Chemistry Seminar with Dr. Michael Walter from the University of North Carolina at 4:00pm

Abstract: Thiazolo[5,4-d]thiazoles (TTzs) are attractive materials for a variety of photochemical and electrochemical applications due to their simple syntheses, strong fluorescence, and high chemical stability. The unique fused, bicyclic TTz molecular structure enables multifunctional properties, high-performance fluorescence sensing, anolyte materials for redox-flow batteries, and as efficient photocatalysts. Dipyridinium, extended-viologen TTz derivatives exhibit high fluorescent quantum yields (> 90%) and reversible electrochromic properties. Simple TTz chromogenic hydrogel devices display electrochromism, electrofluorochromism, and photochromism and exhibit excellent reversibility and stable fluorescence cycling. We have also shown the ability of alkylated dipyridinium TTzs to drive the formal addition of potassium organotrifluoroborates (alkyl-BF3K) to imines with good efficiencies (isolated yields ~ 80-90%) and turnover numbers (TON, 400-700), using surprisingly low mol% (0.05-0.1) photocatalyst.
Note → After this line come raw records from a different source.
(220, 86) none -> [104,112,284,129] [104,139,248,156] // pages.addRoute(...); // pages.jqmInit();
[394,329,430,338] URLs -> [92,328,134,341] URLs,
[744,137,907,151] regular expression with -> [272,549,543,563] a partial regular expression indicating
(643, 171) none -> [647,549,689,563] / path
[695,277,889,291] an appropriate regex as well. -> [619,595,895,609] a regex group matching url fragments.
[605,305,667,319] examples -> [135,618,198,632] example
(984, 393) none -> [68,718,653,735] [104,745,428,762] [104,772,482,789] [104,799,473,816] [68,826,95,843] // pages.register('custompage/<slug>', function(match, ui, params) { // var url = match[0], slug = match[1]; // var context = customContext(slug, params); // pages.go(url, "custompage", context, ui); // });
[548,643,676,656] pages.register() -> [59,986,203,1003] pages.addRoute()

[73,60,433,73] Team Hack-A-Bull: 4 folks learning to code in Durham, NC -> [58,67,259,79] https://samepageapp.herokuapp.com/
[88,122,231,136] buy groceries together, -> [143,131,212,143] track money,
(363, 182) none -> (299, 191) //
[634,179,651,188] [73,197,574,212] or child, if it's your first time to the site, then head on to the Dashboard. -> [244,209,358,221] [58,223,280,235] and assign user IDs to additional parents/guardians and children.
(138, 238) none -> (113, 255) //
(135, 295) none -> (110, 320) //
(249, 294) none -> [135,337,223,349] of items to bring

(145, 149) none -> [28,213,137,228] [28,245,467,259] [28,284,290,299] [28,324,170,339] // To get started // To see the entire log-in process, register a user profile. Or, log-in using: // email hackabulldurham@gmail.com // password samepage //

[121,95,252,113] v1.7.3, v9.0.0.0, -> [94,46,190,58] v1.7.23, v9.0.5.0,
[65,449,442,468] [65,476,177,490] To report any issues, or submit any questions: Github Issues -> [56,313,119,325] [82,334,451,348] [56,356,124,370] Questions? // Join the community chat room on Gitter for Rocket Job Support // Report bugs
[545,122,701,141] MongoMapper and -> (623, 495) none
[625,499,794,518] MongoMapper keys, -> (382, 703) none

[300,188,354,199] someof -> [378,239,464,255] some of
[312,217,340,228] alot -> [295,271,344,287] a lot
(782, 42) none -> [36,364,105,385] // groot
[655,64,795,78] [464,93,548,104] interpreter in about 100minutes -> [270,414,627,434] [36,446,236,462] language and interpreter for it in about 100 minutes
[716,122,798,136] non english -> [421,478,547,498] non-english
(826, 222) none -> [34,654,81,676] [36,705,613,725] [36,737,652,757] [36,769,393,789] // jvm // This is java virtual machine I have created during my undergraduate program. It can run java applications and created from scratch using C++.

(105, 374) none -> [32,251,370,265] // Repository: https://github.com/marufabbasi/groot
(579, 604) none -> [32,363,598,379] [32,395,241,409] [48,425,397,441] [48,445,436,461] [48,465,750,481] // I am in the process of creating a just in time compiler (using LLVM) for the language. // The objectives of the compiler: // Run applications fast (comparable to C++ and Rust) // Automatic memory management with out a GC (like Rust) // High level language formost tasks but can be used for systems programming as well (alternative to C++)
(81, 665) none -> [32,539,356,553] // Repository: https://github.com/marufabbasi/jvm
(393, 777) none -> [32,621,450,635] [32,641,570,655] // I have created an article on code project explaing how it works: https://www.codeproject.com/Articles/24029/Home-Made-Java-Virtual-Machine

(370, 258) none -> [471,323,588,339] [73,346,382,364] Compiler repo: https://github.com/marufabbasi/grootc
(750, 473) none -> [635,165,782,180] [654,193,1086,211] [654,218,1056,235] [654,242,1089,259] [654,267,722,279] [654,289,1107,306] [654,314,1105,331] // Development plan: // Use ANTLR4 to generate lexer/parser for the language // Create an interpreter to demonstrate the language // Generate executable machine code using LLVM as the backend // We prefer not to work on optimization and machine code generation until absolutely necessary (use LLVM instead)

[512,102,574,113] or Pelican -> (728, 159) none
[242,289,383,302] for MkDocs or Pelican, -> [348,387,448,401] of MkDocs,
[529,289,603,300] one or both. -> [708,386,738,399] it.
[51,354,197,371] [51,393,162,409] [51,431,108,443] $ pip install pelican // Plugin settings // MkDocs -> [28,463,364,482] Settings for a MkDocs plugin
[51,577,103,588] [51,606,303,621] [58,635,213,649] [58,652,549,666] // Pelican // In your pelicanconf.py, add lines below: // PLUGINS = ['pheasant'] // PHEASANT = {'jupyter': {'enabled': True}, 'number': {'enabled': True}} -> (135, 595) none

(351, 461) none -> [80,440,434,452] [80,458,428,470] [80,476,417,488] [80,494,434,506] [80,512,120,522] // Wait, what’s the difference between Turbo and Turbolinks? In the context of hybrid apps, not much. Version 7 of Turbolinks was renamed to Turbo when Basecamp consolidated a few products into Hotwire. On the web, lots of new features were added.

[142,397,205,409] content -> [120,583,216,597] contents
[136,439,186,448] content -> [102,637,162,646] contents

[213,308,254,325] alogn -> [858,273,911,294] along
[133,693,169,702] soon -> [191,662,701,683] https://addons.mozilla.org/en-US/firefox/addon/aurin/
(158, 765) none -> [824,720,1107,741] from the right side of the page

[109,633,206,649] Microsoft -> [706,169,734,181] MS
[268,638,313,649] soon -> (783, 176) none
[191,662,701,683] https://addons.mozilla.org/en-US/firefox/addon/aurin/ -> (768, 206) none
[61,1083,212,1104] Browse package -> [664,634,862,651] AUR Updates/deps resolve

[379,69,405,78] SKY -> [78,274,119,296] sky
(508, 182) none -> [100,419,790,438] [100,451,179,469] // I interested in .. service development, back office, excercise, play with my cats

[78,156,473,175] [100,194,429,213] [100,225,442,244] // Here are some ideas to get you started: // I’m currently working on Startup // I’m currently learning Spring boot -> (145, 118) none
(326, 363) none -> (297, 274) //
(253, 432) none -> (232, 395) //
Newly designed, asymmetrically substituted, push-pull TTz materials show strong solvatofluorochromism and are being evaluated as voltage-sensitive dyes for cell membrane potential sensing. Asymmetric TTzs can be used as a cell membrane VSD and have shown good cell membrane localization, insignificant cytotoxicity, and photostabilities that are 4 times higher than comparable dyes. Presented is the recent work covering these high-performance applications and current studies of TTz chromophores for efficient for solid-state fluorescence sensing, photoinduced electron transfer, photochromism, and related solar applications.